Un día cualquiera - 2ª parte-

Mano sujetando un tirachinas
03 de Mayo de 2016

Un aroma inconfundible comienza a invadir la estancia. Las sopas de ajo, que su madre ya tiene listas, le han abierto el apetito y se levanta de un brinco para dar buena cuenta de ellas.

Celedonio come con ganas. Sabe por experiencia, que quizás no vuelva a probar bocado  hasta bien entrada la noche, pues esta época del año es la más complicada a la hora de conseguir viandas para la comida.

En cinco minutos escasos, deja el cuenco limpio como la patena; se cuelga el tirachinas del cuello, coge en una mano la cesta con el desayuno de su padre y en la otra, una pequeña lata con el asa de alambre a modo de caldero, que más tarde le será de gran utilidad.
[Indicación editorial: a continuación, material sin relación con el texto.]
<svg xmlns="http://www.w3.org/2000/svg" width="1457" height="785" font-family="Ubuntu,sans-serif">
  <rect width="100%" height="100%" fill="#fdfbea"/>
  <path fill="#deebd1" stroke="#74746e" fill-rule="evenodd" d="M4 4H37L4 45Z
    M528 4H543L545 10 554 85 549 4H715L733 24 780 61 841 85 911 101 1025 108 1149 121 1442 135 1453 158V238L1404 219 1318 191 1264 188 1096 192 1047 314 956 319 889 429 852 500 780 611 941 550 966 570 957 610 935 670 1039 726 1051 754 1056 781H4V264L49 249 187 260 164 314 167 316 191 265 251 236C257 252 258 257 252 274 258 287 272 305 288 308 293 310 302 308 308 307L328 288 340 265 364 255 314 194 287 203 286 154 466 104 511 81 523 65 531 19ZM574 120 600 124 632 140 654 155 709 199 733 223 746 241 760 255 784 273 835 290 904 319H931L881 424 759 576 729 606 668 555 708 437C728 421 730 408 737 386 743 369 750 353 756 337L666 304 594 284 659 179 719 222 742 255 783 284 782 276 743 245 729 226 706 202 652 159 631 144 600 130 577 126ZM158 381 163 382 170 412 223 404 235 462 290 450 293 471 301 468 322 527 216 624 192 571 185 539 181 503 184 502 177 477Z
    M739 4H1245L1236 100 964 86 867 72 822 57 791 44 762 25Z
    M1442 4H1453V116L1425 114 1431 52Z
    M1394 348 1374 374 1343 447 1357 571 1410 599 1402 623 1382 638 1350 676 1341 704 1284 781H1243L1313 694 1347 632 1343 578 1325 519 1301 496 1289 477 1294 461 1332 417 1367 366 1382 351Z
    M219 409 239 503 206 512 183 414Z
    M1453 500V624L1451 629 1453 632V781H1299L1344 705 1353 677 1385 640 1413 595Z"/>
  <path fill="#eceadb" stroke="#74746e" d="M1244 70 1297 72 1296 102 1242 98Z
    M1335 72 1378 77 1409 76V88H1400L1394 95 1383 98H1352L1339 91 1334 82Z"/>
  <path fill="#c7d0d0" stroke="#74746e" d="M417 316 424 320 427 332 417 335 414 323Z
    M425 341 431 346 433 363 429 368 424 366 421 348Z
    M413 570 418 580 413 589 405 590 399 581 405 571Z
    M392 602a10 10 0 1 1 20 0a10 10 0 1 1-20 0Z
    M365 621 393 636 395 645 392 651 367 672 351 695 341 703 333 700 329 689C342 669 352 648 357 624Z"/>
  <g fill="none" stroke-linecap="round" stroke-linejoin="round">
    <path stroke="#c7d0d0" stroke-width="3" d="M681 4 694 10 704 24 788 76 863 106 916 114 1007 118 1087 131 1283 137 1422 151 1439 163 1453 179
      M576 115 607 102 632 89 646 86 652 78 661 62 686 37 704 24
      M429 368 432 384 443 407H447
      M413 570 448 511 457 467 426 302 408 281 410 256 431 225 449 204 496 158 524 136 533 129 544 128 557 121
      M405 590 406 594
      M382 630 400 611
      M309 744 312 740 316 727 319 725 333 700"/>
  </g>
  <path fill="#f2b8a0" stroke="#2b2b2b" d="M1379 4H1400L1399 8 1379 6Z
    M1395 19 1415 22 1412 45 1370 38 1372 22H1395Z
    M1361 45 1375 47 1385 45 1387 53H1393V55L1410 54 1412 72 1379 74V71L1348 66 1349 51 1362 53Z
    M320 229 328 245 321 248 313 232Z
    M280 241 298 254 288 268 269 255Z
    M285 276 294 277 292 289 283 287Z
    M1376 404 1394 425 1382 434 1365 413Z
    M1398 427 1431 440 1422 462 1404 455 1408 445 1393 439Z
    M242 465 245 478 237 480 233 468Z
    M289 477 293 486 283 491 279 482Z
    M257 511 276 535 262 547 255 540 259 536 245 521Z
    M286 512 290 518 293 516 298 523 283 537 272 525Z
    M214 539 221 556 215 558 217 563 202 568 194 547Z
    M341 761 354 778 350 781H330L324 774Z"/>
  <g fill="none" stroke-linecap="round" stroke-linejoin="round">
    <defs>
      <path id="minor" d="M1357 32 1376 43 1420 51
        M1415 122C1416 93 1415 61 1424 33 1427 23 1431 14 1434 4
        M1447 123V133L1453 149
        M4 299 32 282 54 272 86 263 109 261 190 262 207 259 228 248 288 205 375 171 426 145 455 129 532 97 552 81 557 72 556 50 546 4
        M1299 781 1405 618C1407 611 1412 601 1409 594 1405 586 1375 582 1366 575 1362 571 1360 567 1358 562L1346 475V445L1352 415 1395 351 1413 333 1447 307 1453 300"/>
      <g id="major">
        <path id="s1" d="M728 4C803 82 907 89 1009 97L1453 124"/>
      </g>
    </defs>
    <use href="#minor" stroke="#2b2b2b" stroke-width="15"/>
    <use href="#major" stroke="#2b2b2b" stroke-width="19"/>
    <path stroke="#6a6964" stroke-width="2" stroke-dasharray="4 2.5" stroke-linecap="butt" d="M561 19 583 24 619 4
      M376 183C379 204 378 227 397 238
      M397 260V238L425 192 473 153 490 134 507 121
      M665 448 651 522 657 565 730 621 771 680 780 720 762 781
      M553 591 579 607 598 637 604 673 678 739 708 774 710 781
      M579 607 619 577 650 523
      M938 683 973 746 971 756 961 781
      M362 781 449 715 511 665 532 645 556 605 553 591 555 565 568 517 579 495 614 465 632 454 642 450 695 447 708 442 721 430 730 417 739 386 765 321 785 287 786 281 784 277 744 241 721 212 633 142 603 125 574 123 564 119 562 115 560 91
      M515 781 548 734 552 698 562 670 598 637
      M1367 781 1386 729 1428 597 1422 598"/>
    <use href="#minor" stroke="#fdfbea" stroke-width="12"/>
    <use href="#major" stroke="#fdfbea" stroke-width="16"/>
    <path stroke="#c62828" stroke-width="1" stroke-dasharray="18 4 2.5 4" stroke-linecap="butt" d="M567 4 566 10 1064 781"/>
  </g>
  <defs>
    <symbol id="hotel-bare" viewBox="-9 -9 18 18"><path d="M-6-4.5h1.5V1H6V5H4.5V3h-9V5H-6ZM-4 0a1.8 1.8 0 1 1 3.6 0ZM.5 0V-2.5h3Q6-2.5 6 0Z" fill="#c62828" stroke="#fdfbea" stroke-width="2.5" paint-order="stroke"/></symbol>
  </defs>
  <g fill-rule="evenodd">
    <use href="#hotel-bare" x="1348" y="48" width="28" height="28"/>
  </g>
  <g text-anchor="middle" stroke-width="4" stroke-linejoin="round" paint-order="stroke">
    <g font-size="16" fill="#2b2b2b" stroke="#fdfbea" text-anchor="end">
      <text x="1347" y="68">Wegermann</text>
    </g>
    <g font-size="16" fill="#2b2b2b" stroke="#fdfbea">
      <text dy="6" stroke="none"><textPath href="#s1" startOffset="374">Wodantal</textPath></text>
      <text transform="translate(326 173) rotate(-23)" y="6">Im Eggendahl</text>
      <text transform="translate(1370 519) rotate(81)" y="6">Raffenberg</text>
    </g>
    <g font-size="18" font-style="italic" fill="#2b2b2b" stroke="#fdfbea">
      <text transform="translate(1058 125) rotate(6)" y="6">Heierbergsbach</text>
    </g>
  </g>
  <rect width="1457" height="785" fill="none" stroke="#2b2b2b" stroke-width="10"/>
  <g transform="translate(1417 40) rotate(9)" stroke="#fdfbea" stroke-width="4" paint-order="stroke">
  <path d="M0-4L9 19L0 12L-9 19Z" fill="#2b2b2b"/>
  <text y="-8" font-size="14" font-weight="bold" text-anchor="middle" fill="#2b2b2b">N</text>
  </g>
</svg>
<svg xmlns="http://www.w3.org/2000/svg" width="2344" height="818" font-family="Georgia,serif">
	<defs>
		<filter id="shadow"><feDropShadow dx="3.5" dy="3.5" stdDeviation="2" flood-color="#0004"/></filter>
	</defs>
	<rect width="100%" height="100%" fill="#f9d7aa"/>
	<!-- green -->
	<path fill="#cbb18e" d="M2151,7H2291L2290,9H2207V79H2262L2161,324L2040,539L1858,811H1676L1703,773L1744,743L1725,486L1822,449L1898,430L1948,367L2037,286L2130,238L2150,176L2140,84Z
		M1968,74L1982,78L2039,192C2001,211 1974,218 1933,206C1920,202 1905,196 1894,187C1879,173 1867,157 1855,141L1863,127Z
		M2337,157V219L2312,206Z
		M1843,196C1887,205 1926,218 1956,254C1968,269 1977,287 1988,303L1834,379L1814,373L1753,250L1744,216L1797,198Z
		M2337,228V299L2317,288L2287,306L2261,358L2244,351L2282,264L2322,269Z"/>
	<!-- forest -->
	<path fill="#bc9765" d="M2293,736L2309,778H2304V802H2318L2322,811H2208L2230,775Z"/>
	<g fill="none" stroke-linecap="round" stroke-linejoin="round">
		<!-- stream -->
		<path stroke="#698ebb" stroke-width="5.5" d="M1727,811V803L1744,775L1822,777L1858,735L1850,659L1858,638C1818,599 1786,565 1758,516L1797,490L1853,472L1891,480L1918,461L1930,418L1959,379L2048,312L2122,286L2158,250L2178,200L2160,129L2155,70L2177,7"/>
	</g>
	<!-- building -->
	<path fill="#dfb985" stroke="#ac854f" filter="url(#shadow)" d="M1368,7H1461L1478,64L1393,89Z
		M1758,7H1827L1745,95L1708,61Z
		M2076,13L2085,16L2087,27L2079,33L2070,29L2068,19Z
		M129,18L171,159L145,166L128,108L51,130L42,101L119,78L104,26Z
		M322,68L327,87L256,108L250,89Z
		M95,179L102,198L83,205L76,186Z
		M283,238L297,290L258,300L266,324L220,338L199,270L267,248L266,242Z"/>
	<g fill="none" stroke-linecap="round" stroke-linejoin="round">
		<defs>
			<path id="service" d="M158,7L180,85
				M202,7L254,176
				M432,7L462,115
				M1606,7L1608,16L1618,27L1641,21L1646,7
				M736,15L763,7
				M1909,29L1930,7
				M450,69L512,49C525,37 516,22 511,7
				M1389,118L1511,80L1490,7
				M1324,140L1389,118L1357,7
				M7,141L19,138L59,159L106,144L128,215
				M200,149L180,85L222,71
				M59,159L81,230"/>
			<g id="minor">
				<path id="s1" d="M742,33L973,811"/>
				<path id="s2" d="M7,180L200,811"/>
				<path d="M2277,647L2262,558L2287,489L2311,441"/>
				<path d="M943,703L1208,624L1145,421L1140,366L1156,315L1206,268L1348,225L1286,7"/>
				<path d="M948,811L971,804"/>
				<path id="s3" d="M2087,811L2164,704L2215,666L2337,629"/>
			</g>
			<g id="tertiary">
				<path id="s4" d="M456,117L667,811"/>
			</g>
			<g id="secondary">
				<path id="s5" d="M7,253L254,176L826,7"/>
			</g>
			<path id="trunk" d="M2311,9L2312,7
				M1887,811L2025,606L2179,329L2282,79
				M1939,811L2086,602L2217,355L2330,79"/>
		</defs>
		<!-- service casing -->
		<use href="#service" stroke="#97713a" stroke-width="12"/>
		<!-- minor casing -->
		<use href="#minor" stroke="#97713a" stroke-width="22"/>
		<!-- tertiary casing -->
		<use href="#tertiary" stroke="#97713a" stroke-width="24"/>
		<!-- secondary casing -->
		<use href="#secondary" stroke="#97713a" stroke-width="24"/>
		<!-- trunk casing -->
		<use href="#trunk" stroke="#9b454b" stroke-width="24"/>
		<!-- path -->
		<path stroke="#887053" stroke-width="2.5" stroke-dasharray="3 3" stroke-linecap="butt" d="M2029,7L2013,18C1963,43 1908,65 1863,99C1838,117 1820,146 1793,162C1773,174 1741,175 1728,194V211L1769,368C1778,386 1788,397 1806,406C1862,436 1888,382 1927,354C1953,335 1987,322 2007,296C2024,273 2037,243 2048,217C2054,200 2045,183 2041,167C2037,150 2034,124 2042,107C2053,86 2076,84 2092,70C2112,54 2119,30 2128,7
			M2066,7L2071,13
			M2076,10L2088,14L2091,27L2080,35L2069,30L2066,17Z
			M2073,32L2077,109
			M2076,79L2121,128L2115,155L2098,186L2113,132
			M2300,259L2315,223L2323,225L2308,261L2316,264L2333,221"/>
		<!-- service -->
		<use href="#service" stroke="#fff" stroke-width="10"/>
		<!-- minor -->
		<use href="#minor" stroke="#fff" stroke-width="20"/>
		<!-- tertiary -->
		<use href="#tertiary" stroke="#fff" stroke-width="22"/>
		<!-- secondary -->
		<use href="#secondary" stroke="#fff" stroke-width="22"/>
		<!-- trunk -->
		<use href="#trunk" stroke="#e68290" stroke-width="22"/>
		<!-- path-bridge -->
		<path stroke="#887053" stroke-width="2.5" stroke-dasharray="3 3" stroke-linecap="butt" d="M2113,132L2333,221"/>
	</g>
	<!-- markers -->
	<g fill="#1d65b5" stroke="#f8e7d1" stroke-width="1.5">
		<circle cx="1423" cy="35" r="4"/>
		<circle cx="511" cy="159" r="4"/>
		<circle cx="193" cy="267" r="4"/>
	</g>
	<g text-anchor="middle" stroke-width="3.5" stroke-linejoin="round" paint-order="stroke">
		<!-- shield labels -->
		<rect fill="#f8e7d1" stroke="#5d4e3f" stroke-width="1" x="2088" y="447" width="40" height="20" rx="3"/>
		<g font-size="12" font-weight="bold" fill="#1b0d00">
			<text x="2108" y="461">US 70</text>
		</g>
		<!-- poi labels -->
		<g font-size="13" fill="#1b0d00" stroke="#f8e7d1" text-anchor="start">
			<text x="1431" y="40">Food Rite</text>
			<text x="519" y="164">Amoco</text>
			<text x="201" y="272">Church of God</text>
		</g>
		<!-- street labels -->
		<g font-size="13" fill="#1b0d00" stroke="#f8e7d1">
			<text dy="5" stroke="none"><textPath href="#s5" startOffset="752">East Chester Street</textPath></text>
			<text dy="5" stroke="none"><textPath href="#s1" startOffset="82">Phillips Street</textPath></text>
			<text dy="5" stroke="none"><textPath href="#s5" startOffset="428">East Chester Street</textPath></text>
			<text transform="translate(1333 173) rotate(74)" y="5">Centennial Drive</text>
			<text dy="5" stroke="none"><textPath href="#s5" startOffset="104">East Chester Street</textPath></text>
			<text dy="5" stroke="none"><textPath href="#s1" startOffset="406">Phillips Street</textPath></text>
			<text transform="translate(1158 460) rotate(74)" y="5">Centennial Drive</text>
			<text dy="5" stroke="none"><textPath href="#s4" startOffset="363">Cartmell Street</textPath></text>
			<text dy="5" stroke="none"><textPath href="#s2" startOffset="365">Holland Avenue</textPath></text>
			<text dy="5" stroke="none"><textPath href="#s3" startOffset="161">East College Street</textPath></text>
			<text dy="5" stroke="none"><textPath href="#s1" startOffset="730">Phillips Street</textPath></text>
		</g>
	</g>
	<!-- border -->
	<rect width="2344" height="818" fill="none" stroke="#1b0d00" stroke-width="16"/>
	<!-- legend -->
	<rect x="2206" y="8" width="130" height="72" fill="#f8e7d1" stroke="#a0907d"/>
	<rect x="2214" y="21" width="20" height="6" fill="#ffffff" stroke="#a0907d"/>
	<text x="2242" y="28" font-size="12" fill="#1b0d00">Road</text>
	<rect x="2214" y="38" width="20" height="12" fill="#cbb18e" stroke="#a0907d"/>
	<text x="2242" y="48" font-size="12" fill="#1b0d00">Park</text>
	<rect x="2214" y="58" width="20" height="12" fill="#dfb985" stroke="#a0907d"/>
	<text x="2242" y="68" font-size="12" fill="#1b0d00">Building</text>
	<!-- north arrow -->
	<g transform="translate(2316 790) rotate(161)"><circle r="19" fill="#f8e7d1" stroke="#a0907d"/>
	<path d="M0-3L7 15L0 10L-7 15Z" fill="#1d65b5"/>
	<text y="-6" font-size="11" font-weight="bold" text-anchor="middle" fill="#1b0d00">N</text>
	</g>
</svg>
El viejo tirachinas le acompaña siempre, vaya donde vaya; no es viejo por los años sino por el uso que le ha dado. Un pastor, que iba de paso hacia el Norte con el rebaño y descansó en la dehesa, se lo regaló un buen día hace un par de años; le enseñó a manejarlo y desde entonces, Celedonio ha ido afinando su puntería, de tal modo, que es muy raro que se le escape aquello a lo que echa el ojo.

─Me voy madre─ dice,  a la vez que le planta un sonoro beso en la mejilla. Beso que tiene la virtud de despertar una sonrisa o algo parecido en el rostro ajado, aunque todavía joven de Gregoria.

Al salir del chozo, le recibe cual bofetada en el rostro un frío helador. Mucho frío y poco abrigo para un día de invierno ─diría yo─. Los pies descalzos, sin embargo, ya están acostumbrados; aún no conocen alpargatas.

Le sale al encuentro Laica, su perra, que parece no importarle el frío. Se la ve feliz moviendo el rabo y mirando con esos ojitos, como solo ella sabe mirar; feliz, porque intuye una nueva mañana de aventuras al lado de su amo.

Juntos emprenden la marcha caminando deprisa. Empuja el frío y es conveniente llegar lo antes posible para que no se enfríen las sopas.

Celedonio lleva los cinco sentidos puestos en la cesta para que no sufra ningún percance; pero se diría que la vida le concedió alguno más, pues no pierde detalle en el camino y va tomando nota de todo aquello que más tarde le pueda ser útil.

De pronto, Laica, que se ha adelantado un trecho, se detiene en seco y comienza a husmear. Celedonio sabe perfectamente lo que eso significa: su amiga ha encontrado el rastro de algún animal, pero ahora no es momento de detenerse; tiempo habrá a la vuelta, y la anima a seguir adelante. La fiel perra no se hace de rogar, conoce a su dueño y sabe que volverán.

La caminata y el frío ayudan a despabilarse con rapidez y según avanzan, perciben con total nitidez el sonido inconfundible de las campanillas de las cabras, que va en aumento a medida que se van aproximando a ellas. Ya se divisan a lo lejos; pero mucho antes de acercarse salen a su encuentro Zal y Sultán, compañeros fieles e inseparables, que ayudan  en el cuidado del rebaño. Saludan a Laica como suelen hacer los perros y saludan a nuestro amigo saltando alrededor suyo y haciendo peligrar la cesta de la comida, hasta que un silbido inconfundible hace que se relajen y tranquilicen. Quien silba es Gabino, el padre, que desde lejos contempla entre ensimismado y divertido, el recibimiento que hacen los perros, un día tras otro, a su hijo.